Fort du succès de son troisième album sorti il y a seulement treize mois, The Night Flight Orchestra revient donner une suite à son excellent "Amber Galactic" avec toujours le même line-up de fidèles nostalgiques d'une époque musicale adorée et en reprenant l'iconographie de la femme prête à affronter les couloirs du temps. Le titre de ce nouvel album donne la clé de la dimension intergalactique des deux derniers albums du groupe suédois en affirmant que le monde, parfois, ne suffit pas.
Les deux albums ayant un intervalle de sortie relativement court, il y a forcément un lien fort entre "Amber Galactic" et "Sometimes The World Ain't Enough". Ce dernier est la suite temporelle logique de son aîné et d'une certaine manière du parcours global de Night Flight Orchestra puisqu’à la double composante 70's-80's qui caractérise "Amber Galactic", "Sometimes The World Ain't Enough" ne conserve essentiellement que la tonalité des années 80. Ainsi, l’entraînant 'This Time' joue parfaitement son rôle d'interface entre les deux disques avec son riff hard rock et son passage solo piano-guitares qui ramènent directement à Deep Purple alors que son développement fait basculer le titre dans la décennie des Toto et Journey. Justement c'est le langage soft rock et FM de ces formations qui vient à l'esprit à de nombreuses reprises dans ce disque, par exemple dans 'Turn To Miami' dont l'introduction fait malicieusement référence au générique de la série phare des années 80, le début au piano de 'Sometimes The World Ain't Enough', 'Can't Be That Bad' et ses chœurs harmonisés ou les ballades classiques 'Moments Of Thunder' aux amples arrangements, et 'Lovers In The Rain' à l'arrière-goût un peu kitch.
On ne peut pas mentionner la musique populaire des années 80 sans faire un détour vers la pop aux accents disco et funk, et Night Flight Orchestra ne fait pas l'impasse.
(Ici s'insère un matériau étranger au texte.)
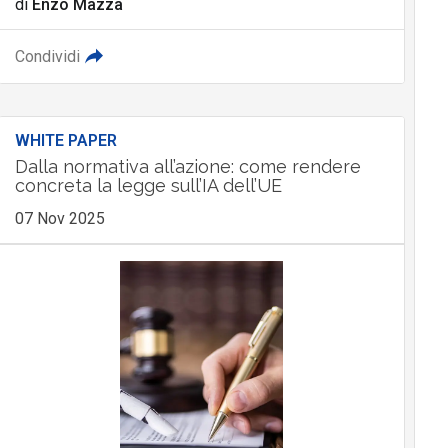
di
Enzo Mazza
Condividi
WHITE PAPER
Dalla normativa all’azione: come rendere
concreta la legge sull’IA dell’UE
07 Nov 2025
Dans cette catégorie il y a le dansant 'Paralyzed' au refrain sans doute le plus entêtant de l'album ou 'Pretty Thing Closing In' aux phrasés de guitare typiques du genre. Night Flight Orchestra aborde une décennie musicale riche dans laquelle le rock progressif n'a pas été totalement étouffé par toutes les modes émergentes de l'époque. Les Suédois rendent hommage à leur manière au progressif dans un final de près de dix minutes qui démontre tout le talent technique des musiciens de l'orchestre et prouve toute leur maîtrise de la composition plus exigeante tout en restant parfaitement fluide et dans le ton d'un album à la couleur légère et festive. Comme pour "Amber Galactic", l'écoute de "Sometimes The World Ain't Enough" ne fait jamais l'effet d'un mauvais pastiche. L'amour et le respect des musiciens pour cette époque musicale s'entendent à chaque seconde, au premier rang desquels Bjorn Strid à la voix plus que jamais plastique pour sonner d'époque (les aigus de 'Barcelona', sa fragilité dans les refrains de 'Pretty Thing Closing In') et on ne peut que s'incliner devant la sincérité et l'authenticité déployées ici.
Certes l'effet de surprise provoqué par "Amber Galactic" est difficile à retrouver un an après avec un "Sometimes The World Ain't Enough" aussi bon soit-il. Mais le Night Flight Orchestra ne nourrit pas sa démarche avec l'ambition mercantile de surfer sur l'effet du revival très en vogue ces derniers temps et pense judicieusement son évolution en proposant un disque en totale connexion avec son aîné. Encore plus accessible que son devancier, ce nouvel album devrait convertir de nouveaux adeptes au divertissement jubilatoire de The Night Flight Orchestra qui une fois de plus joue juste et restitue à merveille l'esprit de toute une époque.